To do:
Could you transcribe the entries below exactly, without any of the pictures?

Input:
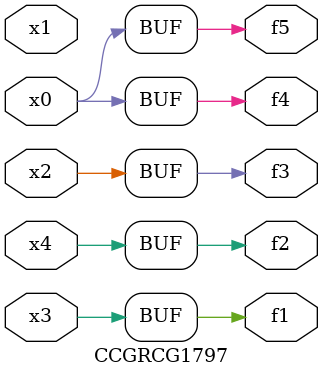
<source format=v>
module CCGRCG1797(
	input x0, x1, x2, x3, x4,
	output f1, f2, f3, f4, f5
);
	assign f1 = x3;
	assign f2 = x4;
	assign f3 = x2;
	assign f4 = x0;
	assign f5 = x0;
endmodule

</source>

Output of the exercise:
<source format=v>
module CCGRCG1797(
	input x0, x1, x2, x3, x4,
	output f1, f2, f3, f4, f5
);
	assign f1 = x3;
	assign f2 = x4;
	assign f3 = x2;
	assign f4 = x0;
	assign f5 = x0;
endmodule

</source>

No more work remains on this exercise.